▸ **STATED EXERCISE**
Rewrite the records starting at the line that contains "collector number: 12628" and running through the end of the records, with "locality" changed to "place" and everything else left as it stands.
== DATA ROWS ==
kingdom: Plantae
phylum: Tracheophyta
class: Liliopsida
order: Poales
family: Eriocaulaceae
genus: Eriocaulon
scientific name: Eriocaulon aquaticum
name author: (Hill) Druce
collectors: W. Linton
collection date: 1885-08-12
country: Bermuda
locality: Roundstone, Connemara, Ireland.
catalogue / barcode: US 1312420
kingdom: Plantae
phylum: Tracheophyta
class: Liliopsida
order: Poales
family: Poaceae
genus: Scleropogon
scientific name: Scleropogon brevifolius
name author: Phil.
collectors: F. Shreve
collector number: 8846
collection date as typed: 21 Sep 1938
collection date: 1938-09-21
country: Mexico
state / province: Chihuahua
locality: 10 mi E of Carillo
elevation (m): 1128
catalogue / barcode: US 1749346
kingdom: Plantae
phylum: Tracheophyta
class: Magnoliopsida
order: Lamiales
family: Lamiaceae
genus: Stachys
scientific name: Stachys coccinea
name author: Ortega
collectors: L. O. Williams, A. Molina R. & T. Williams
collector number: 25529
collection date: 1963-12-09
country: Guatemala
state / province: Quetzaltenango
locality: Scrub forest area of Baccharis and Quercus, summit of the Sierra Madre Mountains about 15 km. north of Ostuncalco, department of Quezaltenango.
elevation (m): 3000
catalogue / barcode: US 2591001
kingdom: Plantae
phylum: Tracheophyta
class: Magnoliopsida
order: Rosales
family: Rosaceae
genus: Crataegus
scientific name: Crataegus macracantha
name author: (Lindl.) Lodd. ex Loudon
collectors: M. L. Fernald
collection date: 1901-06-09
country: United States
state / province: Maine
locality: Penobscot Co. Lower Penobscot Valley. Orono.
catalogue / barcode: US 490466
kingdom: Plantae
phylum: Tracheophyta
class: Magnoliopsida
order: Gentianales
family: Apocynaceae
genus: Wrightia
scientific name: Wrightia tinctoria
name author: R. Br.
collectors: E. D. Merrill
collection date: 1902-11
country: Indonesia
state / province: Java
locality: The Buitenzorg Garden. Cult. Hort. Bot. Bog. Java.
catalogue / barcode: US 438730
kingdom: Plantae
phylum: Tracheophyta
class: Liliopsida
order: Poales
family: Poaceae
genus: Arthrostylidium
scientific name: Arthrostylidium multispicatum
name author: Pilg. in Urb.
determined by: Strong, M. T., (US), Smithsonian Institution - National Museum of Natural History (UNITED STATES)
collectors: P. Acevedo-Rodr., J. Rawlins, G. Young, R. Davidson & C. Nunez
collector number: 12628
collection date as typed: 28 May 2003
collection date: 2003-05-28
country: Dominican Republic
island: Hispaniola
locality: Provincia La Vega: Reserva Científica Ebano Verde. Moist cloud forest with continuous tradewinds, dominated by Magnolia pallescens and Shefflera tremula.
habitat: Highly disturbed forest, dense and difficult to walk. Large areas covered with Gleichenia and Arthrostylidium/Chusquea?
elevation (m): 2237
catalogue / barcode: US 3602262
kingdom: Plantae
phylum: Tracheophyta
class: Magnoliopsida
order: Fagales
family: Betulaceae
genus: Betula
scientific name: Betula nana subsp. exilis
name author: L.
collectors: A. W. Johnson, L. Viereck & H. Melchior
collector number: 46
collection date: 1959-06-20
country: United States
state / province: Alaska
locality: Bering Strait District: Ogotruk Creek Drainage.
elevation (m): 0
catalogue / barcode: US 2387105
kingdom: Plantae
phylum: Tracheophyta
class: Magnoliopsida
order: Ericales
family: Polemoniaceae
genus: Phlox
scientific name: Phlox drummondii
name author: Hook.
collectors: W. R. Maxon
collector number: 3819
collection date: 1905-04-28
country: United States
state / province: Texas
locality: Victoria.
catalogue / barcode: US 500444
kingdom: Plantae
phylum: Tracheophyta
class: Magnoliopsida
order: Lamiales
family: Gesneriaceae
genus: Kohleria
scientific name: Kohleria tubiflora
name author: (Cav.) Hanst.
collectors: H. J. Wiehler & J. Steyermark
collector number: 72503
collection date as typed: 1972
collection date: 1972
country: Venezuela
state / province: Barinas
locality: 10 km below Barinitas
===
▸ **EXERCISE RESULT**
collector number: 12628
collection date as typed: 28 May 2003
collection date: 2003-05-28
country: Dominican Republic
island: Hispaniola
place: Provincia La Vega: Reserva Científica Ebano Verde. Moist cloud forest with continuous tradewinds, dominated by Magnolia pallescens and Shefflera tremula.
habitat: Highly disturbed forest, dense and difficult to walk. Large areas covered with Gleichenia and Arthrostylidium/Chusquea?
elevation (m): 2237
catalogue / barcode: US 3602262
kingdom: Plantae
phylum: Tracheophyta
class: Magnoliopsida
order: Fagales
family: Betulaceae
genus: Betula
scientific name: Betula nana subsp. exilis
name author: L.
collectors: A. W. Johnson, L. Viereck & H. Melchior
collector number: 46
collection date: 1959-06-20
country: United States
state / province: Alaska
place: Bering Strait District: Ogotruk Creek Drainage.
elevation (m): 0
catalogue / barcode: US 2387105
kingdom: Plantae
phylum: Tracheophyta
class: Magnoliopsida
order: Ericales
family: Polemoniaceae
genus: Phlox
scientific name: Phlox drummondii
name author: Hook.
collectors: W. R. Maxon
collector number: 3819
collection date: 1905-04-28
country: United States
state / province: Texas
place: Victoria.
catalogue / barcode: US 500444
kingdom: Plantae
phylum: Tracheophyta
class: Magnoliopsida
order: Lamiales
family: Gesneriaceae
genus: Kohleria
scientific name: Kohleria tubiflora
name author: (Cav.) Hanst.
collectors: H. J. Wiehler & J. Steyermark
collector number: 72503
collection date as typed: 1972
collection date: 1972
country: Venezuela
state / province: Barinas
place: 10 km below Barinitas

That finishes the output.